Industrieinteresse ist bereits geweckt

Das Interesse der Industrie ist bereits geweckt. „Moleküle wie CR-31-B, die eine ähnliche antivirale Breitband-Wirkung wie Silvestrol besitzen, sind von einer Zulassung als Medikament jedoch noch weit entfernt“, berichtet der Hochschullehrer. In der Krebsmedizin werde aber schon ein synthetisches Molekül, dem CR-31-B strukturell sehr ähnlich ist, in einer klinischen Studie getestet. „Dies zeigt, dass diese Substanzklasse keine unerwartete Toxizität oder Mutagenität in entsprechenden präklinischen Tierstudien aufweist, was künftige klinische Studien von CR-31-B natürlich vereinfacht.“

Professor Dr. Arnold Grünweller lehrt Pharmazeutische Chemie an der Philipps-Universität Marburg. An der Studie wirkten die Arbeitsgruppen von Professor Dr. Roland K. Hartmann aus dem Institut für Pharmazeutische Chemie der Philipps-Universität sowie von Professor Dr. John Ziebuhr aus dem Institut für Medizinische Virologie der Justus-Liebig-Universität Gießen mit. Koautor Professor Dr. Hans-Guido Wendel vom Memorial Sloan Kettering Cancer Center in New York stellte den Silvestrol-Ersatz CR-31-B zur Verfügung, außerdem beteiligten sich das Paul-Ehrlich-Institut in Langen sowie das Bernhard-Nocht-Institut in Hamburg an den Forschungsarbeiten.
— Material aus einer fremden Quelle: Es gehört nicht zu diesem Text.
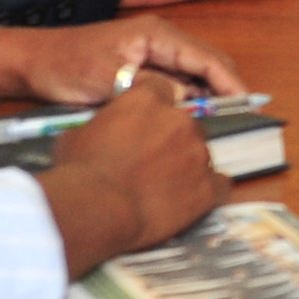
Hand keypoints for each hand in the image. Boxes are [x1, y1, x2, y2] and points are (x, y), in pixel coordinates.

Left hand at [0, 17, 248, 109]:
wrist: (30, 63)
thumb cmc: (64, 66)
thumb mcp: (108, 80)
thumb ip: (150, 89)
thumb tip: (188, 102)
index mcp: (156, 34)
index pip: (207, 57)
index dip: (230, 83)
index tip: (246, 106)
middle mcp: (160, 39)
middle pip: (207, 65)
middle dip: (225, 90)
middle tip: (238, 121)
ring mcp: (152, 53)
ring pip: (193, 75)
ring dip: (207, 97)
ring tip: (218, 125)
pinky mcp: (142, 67)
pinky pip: (176, 83)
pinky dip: (188, 99)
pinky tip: (189, 120)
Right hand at [33, 78, 221, 275]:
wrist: (96, 207)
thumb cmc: (80, 171)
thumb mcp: (78, 133)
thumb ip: (103, 125)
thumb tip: (102, 132)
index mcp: (148, 100)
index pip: (160, 90)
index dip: (151, 109)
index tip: (144, 124)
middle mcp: (179, 120)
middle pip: (185, 122)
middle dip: (171, 138)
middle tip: (151, 159)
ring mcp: (197, 152)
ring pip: (200, 152)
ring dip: (186, 164)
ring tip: (164, 184)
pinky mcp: (207, 187)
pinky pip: (220, 184)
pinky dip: (208, 190)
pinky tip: (191, 198)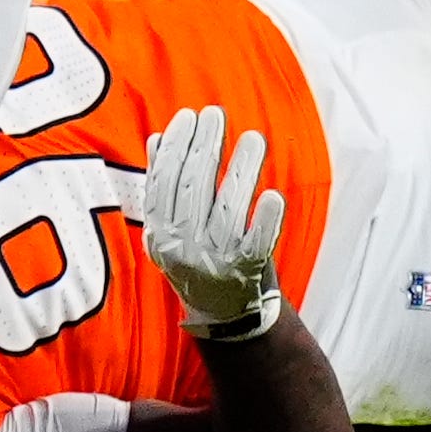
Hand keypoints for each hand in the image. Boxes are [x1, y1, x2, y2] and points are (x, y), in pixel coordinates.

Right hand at [141, 105, 284, 340]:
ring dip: (242, 170)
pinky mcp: (247, 272)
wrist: (225, 316)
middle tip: (217, 115)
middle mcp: (181, 248)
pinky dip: (264, 219)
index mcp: (158, 233)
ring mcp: (214, 261)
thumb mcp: (169, 229)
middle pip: (193, 188)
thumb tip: (157, 139)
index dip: (176, 146)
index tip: (189, 117)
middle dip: (205, 147)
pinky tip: (272, 194)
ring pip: (228, 209)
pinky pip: (257, 242)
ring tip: (253, 138)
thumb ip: (163, 187)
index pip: (164, 181)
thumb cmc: (197, 259)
Das mittelhessische „LOEWE“-Zentrum DRUID, das Deutsche Zentrum für Infektionsforschung, der Sonderforschungsbereich 1021 der Deutschen Forschungsgemeinschaft sowie die Leibniz-Gemeinschaft unterstützten die Forschungsgruppen finanziell.

 

Literatur:

Christin Müller, Wiebke Obermann, et al.: Comparison of broad-spectrum antiviral activities of the synthetic rocaglate CR-31-B (−) and the eIF4A-inhibitor Silvestrol, Antiviral Re-search 2020, DOI: doi.org/10.1016/j.antiviral.2020.104706.